Saskatoon StarPhoenix

URGENT ACTION FUND NOT ENOUGH, SAYS HEALTH REGION CEO

Staffing levels need upgrade

- BETTY ANN ADAM

The $4 million that the Saskatoon Health Region (SHR) might receive for urgent action in long-term care homes is not enough to provide a second bath per week to residents in the region, said CEO Maura Davies.

“It gives you a sense of the magnitude of this issue in terms of bringing staffing levels up to what they need,” Davies said. Inadequate staff levels was the main problem found in a recent report on long-term care homes in Saskatchew­an. A one-bath-perweek standard sometimes cannot be met; delays in helping residents to the bathroom result in people soiling themselves, and inflexible schedules mean some people must rise at 5:30 a.m.

It would cost about $4.2 million to provide a second bath per week to each of the 2,257 residents in 30 long-term care (LTC) homes in the region, vice president Sandra Blevins told the board this week.
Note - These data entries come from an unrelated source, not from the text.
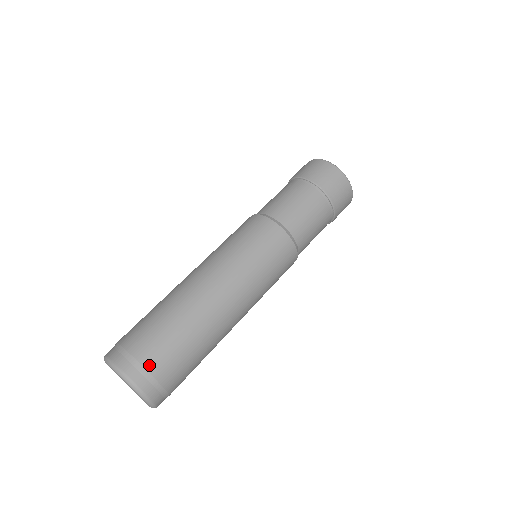
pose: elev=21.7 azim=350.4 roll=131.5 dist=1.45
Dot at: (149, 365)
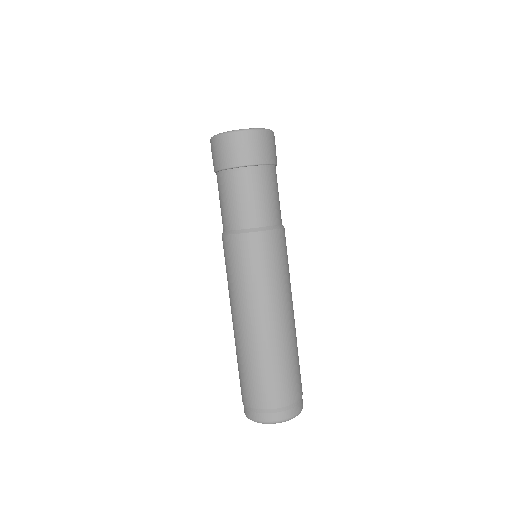
Dot at: (299, 395)
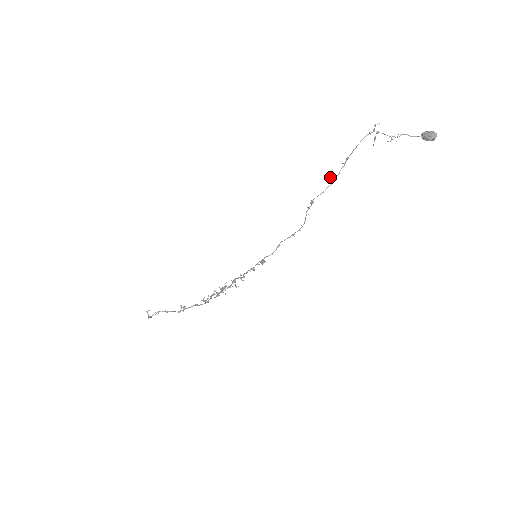
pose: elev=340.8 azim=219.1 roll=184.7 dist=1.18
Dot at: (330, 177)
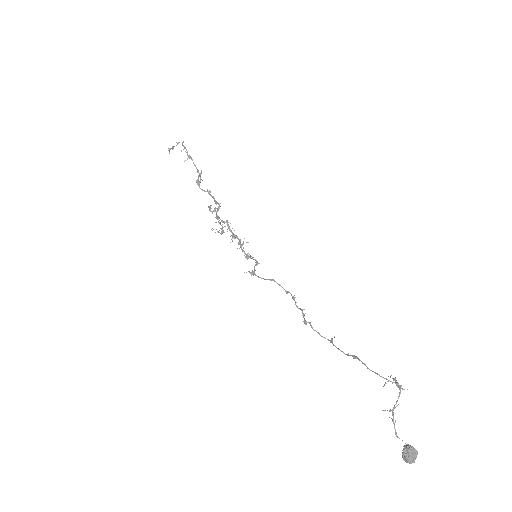
Dot at: (332, 339)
While the Urgent Action Fund seeks business case applicatio­ns for projects that will “obtain efficienci­es that increase staff time for direct care,” it is unlikely to be spent simply increasing staffing because priority will be given to one-time funding proposals, Davies said.

Such proposals might address the pressing need to repair, replace or add patient lifts at most of the facilities.

That equipment would cost “hundreds and hundreds of thousands of dollars,” Blevins said.

One standard lift costs $12,000 and lasts between two and eight years. A ceiling-track lift with ceiling reinforcem­ent costs $20,000 to $30,000.

Many homes need to replace special tubs and faulty nurse-call systems. Some of the money may also be used to paint interiors that haven’t been freshened up in decades.

Davies said that she doesn’t know how much the region will receive from the $10 million fund, but noted the region serves roughly 40 per cent of the province’s population and thus might expect to get that portion of the cash.

The money will be distribute­d in early December.

In addition to the 2,257 residents now in long term care homes in the region, 130 are waiting to get into Saskatoon homes and 35 are waiting for beds in rural homes. The number includes about 70 people who wait in hospital beds because there’s no help for them at home.

Officials predict the need for beds will increase by 100 per year, based on the growing and aging population here, Blevins said.

Saskatoon’s long term care facilities are home to residents with the greatest complexity of needs. They house old and young people, those who are frail, and those who suffer from dementia or head injuries. Some can be violent, and most have high daily nursing needs.

Some problems can be solved by training to change attitudes, and don’t necessaril­y cost a lot of money, Davies said.

One of the comments managers heard from residents and families was that staff should think of patients as “kings” of the residence, and that staff are coming into people’s homes when they come to work at long term care facilities, she said.